From the moment the Vegas Golden Knights roster was put together, the team was given an optimistic chance at success.
The Golden Knights benefited from a modern-day expansion draft and crafted their lineup through shrewd deals. On draft day last June, Nashville Predators general manager David Poile said to reporters, “I think this is by far the best expansion team ever.”
It wasn’t as rosy an outlook for Jack Ferreira. As general manager of the expansion Mighty Ducks, he summed up the expectations in two words.
“To survive,” Ferreira said.
The Mighty Ducks won 33 games in that 1993-94 inaugural season, but it took them four years to make the playoffs. It’s a far duck call from what Vegas has achieved in its first season: Fifty-one wins, a division and conference title and three wins from the Stanley Cup.

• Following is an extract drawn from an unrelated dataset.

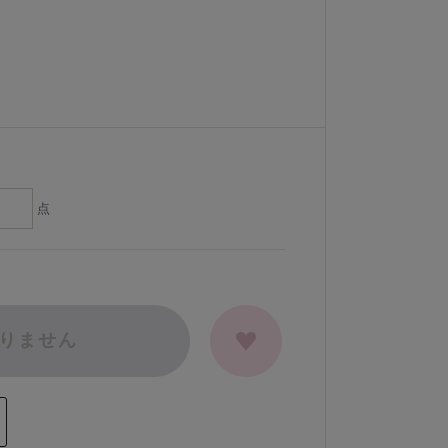
点
りません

“I’m blown away,” said Stu Grimson, an original Mighty Duck and an analyst for NHL Network. “The thing that’s amazed me is the ease at which they’ve done it. I’m astounded at what they’ve done in the playoffs. Not only are they beating teams, but they’re doing it in five [and six-game series]. They’re making it look easy.”
Some qualifiers are in order to differentiate how the Mighty Ducks and Golden Knights were assembled. Vegas chose its players in the first expansion draft in the salary cap era, which meant other NHL teams were forced to make difficult decisions in protecting players and ultimately had to expose more significant assets. Vegas was also the only team selecting players, as opposed to 1993, when the Mighty Ducks and Florida Panthers were both dipping into the pool of talent.

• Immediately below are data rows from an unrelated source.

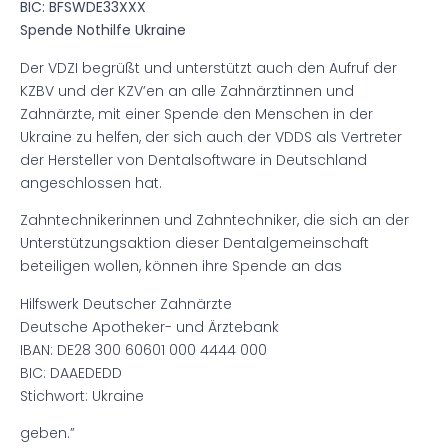
BIC: BFSWDE33XXX
Spende Nothilfe Ukraine
Der VDZI begrüßt und unterstützt auch den Aufruf der
KZBV und der KZV’en an alle Zahnärztinnen und
Zahnärzte, mit einer Spende den Menschen in der
Ukraine zu helfen, der sich auch der VDDS als Vertreter
der Hersteller von Dentalsoftware in Deutschland
angeschlossen hat.
Zahntechnikerinnen und Zahntechniker, die sich an der
Unterstützungsaktion dieser Dentalgemeinschaft
beteiligen wollen, können ihre Spende an das
Hilfswerk Deutscher Zahnärzte
Deutsche Apotheker- und Ärztebank
IBAN: DE28 300 60601 000 4444 000
BIC: DAAEDEDD
Stichwort: Ukraine
geben.”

But what really aided Vegas was that general manager George McPhee and his staff spent the previous season scouting players. They then were able to make side deals with teams.
For example, the Ducks traded defenseman Shea Theodore, their first-round pick in 2013, to Vegas so that McPhee would pick Clayton Stoner and not Josh Manson or Sami Vatanen in the expansion draft. McPhee also struck a deal with the Minnesota Wild to get Erik Haula and Alex Tuch, forwards who have combined for 44 goals in the regular season and nine in the playoffs.
Ferreira was hired as general manager in late March of 1993 and did not have time to arrange trades or handshake deals for that June’s expansion draft. He equates it to Vegas getting the eighth-best player on every team, as opposed to the Mighty Ducks getting the 15th- to 17th- best player.
How would the Mighty Ducks have fared under today’s expansion scenario?
“I don’t know if you’d get to the Finals or the Stanley Cup, but we would have had a much better shot at the playoffs,” Ferreira said.
Ferreira credits the convergence of several factors for Vegas’ success under coach Gerard Gallant.
“They did a great job,” Ferreira said. “You can’t fault them in anything — selection of coach, selection of players, great city, great fans. That’s not a home run. That’s a grand slam. You can’t help but get excited about them.”
The Golden Knights and Mighty Ducks share a common bond as players brought together as castoffs with something to prove. Vegas adopted the moniker “Golden Misfits” as their identity. Mighty Ducks coach Ron Wilson did not allow his players to say the word “expansion” during that inaugural season and, if they did, they took flak from teammates.
“One of the galvanizing aspects to an NHL locker room is you’ll try to develop this us-against-the-world mentality and it brings you closer as a group,” Grimson said. “When you shift it to an expansion team, it ups the experience. When you seize it, when you embrace it, you can have fun with it. It can galvanize you. It can have a tangible result.”
Despite a cartoonish, Disney-inception that included appearances by Mickey Mouse, Aladdin and the Beast in a formal announcement of the team’s debut, the Mighty Ducks took pride in their novelty status. Ferreira ensured they wouldn’t get pushed around with fighters Grimson and Todd Ewen, and on some nights they were simply better.
“We played in Toronto on ‘Hockey Night In Canada,’ ” Ferreira said. “That night in the press room, they served roast duck. We ended up tying in that game. I had to laugh.”
Guy Hebert, the original Mighty Ducks goalie, identifies in some ways with the Golden Knights and cites the performance of their goalie, Marc-Andre Fleury, as a driving force. Hebert and the Ducks tied the Panthers with 33 wins, at that time a record for the most wins by a first-year team.
“We had 33 wins and we were not that far out [of a playoff spot],” said Hebert, a Ducks television analyst. “Now it doesn’t seem that great.”
Vegas is the first expansion team in 50 years from the four major sports to reach the championship series. The only other NHL teams to do so were the St. Louis Blues in 1967-68 and the Toronto Arenas in 1917-18, the NHL’s first season (the runner-up Vancouver Millionaires were already in existence, as part of the Pacific Coast Hockey Assn.).
“I think it’s pretty amazing what they’ve done,” Hebert said of the Golden Knights. “I just think it’s a group of guys, like us, who are getting an opportunity, whether you’re a second- or third-string goalie or whoever, to get a chance.